Jancso torna ai suoi lunghi e movimentati piani sequenza in cui gruppi di una decina di personaggi si muovono attorno ai protagonisti. Cavalleggeri con fruste, cantanti, donne nude, ballerini… Jancso trasforma una piana erbosa in palcoscenico teatrale dove ambienta il suo dramma con evidenti influenze del teatro d’avanguardia e dello spirito sessantottino che ricorda il musical Jesus Christ Superstar uscito quasi contemporaneamente.

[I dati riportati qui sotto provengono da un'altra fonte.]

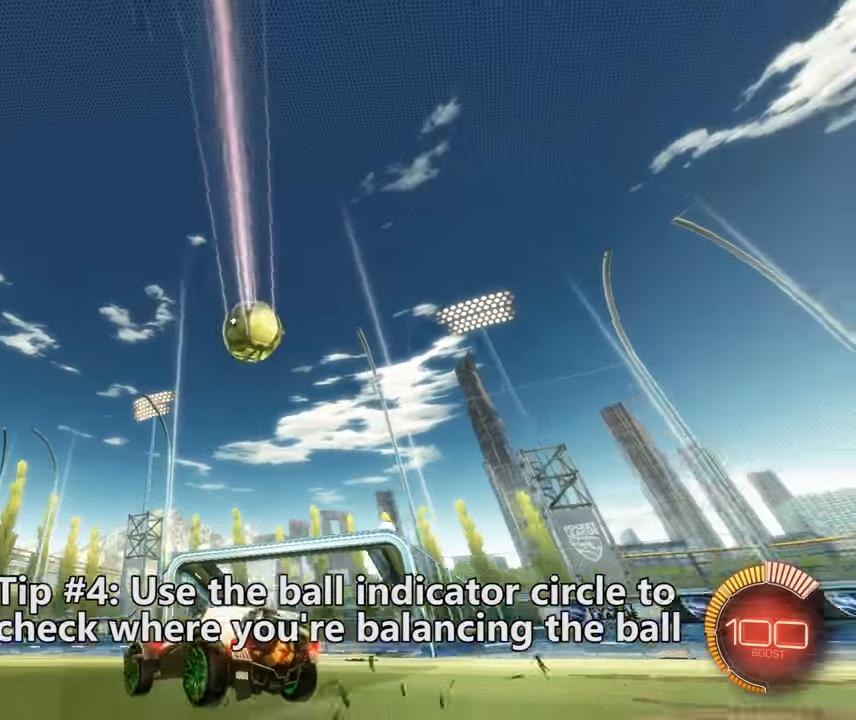
{"buttons": [], "left_stick": "left", "events": []}
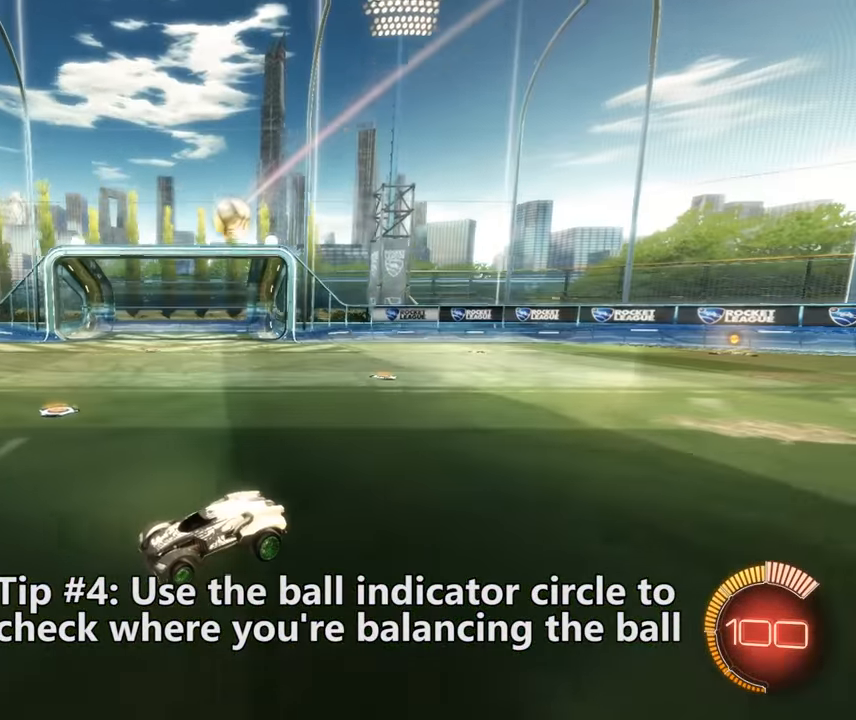
{"buttons": [], "left_stick": "right", "events": [[50, "left_stick", "center"], [317, "left_stick", "right"]]}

Un’ora e dieci di immersione in una decina di sequenze visivamente “magiche”.
Mereghetti non è mai di manica larga con Jancso e riesce ad avere parole non totalmente positive neanche per un film come questo parlando di “rigore di una messinscena tanto controllata da diventare asfissiante” concedendogli solo due asterischi e mezzo. Il Morandini ne dà invece quattro su cinque “Bellissimo film (…) impianto esplicitamente teatrale, animato da movimenti coreografici, dove sui motivi classici della tragedia greca s’innestano simbolismi cari all’avanguardia degli anni ‘60” (Voto 7,5).
Film in costume senza product placement.